Prospettive assistenziali, n. 90, aprile-giugno 1990
Notiziario dell'Unione per la lotta
contro l’emarginazione
LETTERA
APERTA AI NUOVI AMMINISTRATORI REGIONALI E LOCALI DEL VENETO
La Sezione
veneta dell'ULCES ha inviato la seguente lettera aperta, che riproduciamo integralmente.
Le leggi italiane vigenti riconoscono il diritto dei
malati cronici non autosufficienti all'assistenza sanitaria senza limiti di
durata, anche in ospedale, e sanciscono che le USL hanno l'obbligo di
assicurare ai malati cronici, come agli acuti, le necessarie prestazioni di prevenzione,
cura e riabilitazione.
Nel Veneto queste leggi spesso non vengono
rispettate, per cui numerose sono le dimissioni ospedaliere di anziani malati
cronici non autosufficienti e non assistibili a casa, dimissioni rese
possibili dalla non conoscenza delle leggi da parte delle persone gravemente
non autosufficienti e dei loro congiunti.
D'altra parte, i familiari che volessero (non è
infatti un obbligo giuridico) accogliere a casa loro un anziano cronico non
autosufficiente, non ricevono alcun aiuto né infermieristico, né riabilitativo,
né medico-specialistico.
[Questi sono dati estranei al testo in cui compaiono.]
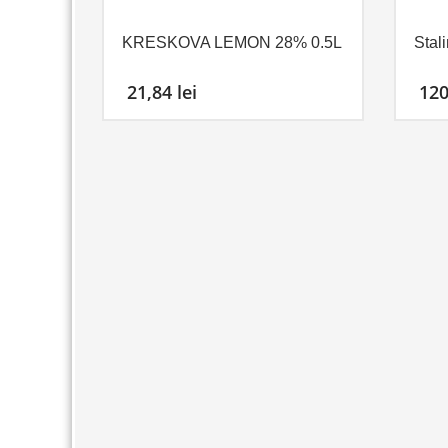
KRESKOVA LEMON 28% 0.5L
Stal
21,84
lei
12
Infatti l'unico intervento previsto è quello del
medico di base che spesso afferma di non essere in grado di fornire le
necessarie prestazioni.
Si precisa inoltre che il trasferimento degli anziani
malati cronici non autosufficienti dal settore sanitario a quello
assistenziale delle case di riposo comporta il pagamento di rette da parte dei
ricoverati e dei parenti, rette che non sono dovute, in quanto le cure
sanitarie per i malati acuti e cronici sono gratuite, salvo ticket.
Le illegali dimissioni sono praticate non solo dagli
ospedali pubblici, ma anche da quelli privati, con la gravissima conseguenza
che gli ospedali stessi sono incentivati a cronicizzare anziché a curare.
Infatti, una volta definito cronico, il paziente viene dimesso.
Questa prassi non è attuata da tutte le strutture
sanitarie (alcune delle quali operano con professionalità e dedizione), ma è
molto estesa. Si è arrivati al punto che i pazienti vengono minacciati se rivendicano
il diritto dei loro congiunti cronici non autosufficienti ad essere curati in
ospedale. Ad esempio il commissariato di polizia di Dorsoduro ha interrogato il
figlio di una anziana gravemente non autosufficiente ricoverata presso
l'ospedale Fatebenefratelli perché egli non era in grado di assistere la madre
a casa. Lo stesso commissariato non ha risposto alla lettera della scrivente
che voleva sapere se il verbale dell'interrogatorio era stato trasmesso
all'autorità giudiziaria.
Ma il fatto più sconcertante è rappresentato dalla
risposta della vecchia giunta regionale a una interpellanza di due consiglieri
che chiedevano spiegazioni in merito agli accadimenti predetti. La giunta ha
giustificato le minacce e le chiamate dei commissariati di polizia definendole
«mezzi di pressione psicologica, farse alquanto
goffi, per accelerare le dimissioni». Nello stesso tempo non ha spiegato i
motivi per cui gli oneri di spedalità sono a carico dei pazienti cronici.
L'ULCES, nel segnalare la situazione di gravissimo
disagio in cui si trovano alcune migliaia di persone (anziani non autosufficienti
e loro congiunti), rivolge un appello ai nuovi amministratori regionali e
locali affinché venga data attuazione piena e sollecita alle disposizioni che,
dalla legge 4 agosto 1955 n. 692 a quella n. 132 del 12 febbraio 1968 e alla
riforma sanitaria, hanno riconosciuto a tutte le persone malate, comprese
quelle croniche non autosufficienti, il diritto di essere curate e riabilitate
da personale e strutture sanitarie.
Nello stesso tempo l'ULCES sollecita i nuovi
amministratori ad istituire in tutte le USL il servizio di ospedalizzazione a
domicilio in modo da assicurare ai malati, curati a casa loro, le necessarie
prestazioni mediche, medico-specialistiche, infermieristiche e riabilitative,
prestazioni che costano il 20-30% in meno della retta ospedaliera.